Spot on, Mike, as usual.  And don't forget the California efforts recently to provide workers comp insurance to babysitters - with two hour breaks, minimum of eight hours of sleep (I don't even get that) and demands that the babysitters food requests be provided.

It is interesting that the liberals frequently push for an increase in the minimum wage - despite the fact that it impairs hiring and job growth.  The fact is that the minimum wage applies to a very small segment of the economy and frequently those it does apply to move through the minimum with increases in short order.  The true beneficiaries of the minimum wage are... wait for it...  the unions.  Many union contracts are tied to a multiplier of the minimum wage.  So an increase in the minimum wage generates higher payments to unions (who are not paid minimum wage). 

Most of the legislative programs in the first two years of the current administration seem to be disproportionately biased in their benefits to unions.  When they lost their legislative majority in 2010, they increased their activity in the area of agency regulations and other rule making.  THe very activist NLRB and the EPA are examples.  

I understand that our system is now ridiculously responsive to special interests who fund campaigns - regardless of the party in power - and that winning elections has immediate impact on which special interests will benefit.  But it is hypocrisy to pander to unions and then wonder why your policies hurt the economy and promote unemployment.  

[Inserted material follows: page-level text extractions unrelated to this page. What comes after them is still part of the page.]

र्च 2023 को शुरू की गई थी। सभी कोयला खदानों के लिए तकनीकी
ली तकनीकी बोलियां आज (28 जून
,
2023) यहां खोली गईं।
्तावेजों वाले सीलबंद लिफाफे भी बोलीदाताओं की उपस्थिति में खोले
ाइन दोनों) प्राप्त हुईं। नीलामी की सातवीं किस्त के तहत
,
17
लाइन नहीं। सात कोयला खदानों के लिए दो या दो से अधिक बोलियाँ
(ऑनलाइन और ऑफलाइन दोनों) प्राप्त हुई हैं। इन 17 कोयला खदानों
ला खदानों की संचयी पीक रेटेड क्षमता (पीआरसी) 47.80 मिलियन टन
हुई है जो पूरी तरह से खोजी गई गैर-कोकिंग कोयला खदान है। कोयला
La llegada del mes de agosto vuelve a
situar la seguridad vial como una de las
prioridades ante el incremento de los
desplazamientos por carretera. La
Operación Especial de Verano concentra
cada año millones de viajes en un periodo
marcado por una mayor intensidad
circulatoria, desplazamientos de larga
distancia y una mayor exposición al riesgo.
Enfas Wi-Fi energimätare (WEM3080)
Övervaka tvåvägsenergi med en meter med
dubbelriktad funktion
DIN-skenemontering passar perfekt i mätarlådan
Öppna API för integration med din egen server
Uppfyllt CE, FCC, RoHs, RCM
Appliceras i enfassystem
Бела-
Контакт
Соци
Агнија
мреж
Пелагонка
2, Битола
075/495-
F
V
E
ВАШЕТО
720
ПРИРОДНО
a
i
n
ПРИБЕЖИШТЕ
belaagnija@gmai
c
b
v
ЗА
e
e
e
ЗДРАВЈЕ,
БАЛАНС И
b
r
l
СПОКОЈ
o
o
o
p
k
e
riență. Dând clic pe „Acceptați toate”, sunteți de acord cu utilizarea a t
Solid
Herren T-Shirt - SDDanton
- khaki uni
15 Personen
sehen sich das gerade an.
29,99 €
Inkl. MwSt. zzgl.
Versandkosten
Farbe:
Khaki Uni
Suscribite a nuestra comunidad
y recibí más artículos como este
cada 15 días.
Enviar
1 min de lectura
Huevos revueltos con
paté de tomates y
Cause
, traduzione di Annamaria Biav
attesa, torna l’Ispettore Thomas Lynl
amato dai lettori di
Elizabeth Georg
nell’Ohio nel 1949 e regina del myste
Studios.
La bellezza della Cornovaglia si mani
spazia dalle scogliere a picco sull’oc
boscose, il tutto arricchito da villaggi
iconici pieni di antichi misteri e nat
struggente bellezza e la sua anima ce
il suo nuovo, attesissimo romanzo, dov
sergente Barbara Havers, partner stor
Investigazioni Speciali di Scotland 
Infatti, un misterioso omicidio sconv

Someone needs to remind these folks that it is short sighted to kill the goose that lays the golden eggs if you need to live off the golden eggs in the future.

Sep 15, 2011 12:25 AM
Mike Saunders
Retired - Athens, GA

Ted - that's why unions are always supporting minimum wage increases. Studies by universities show that the biggest beneficiaries are not those that earn minimum wage but higher age earners. One of the most reliable studies also shows that each 10% increase in minimum wage (i.e from $5.00 to $5.50) shows a short term decrease in employment of about 1% for minimum wage earners. But most economists argue that over the long run employment increases. So, those pushing minimum wage increases are willing to sacrifice minimum wage earners, for union workers.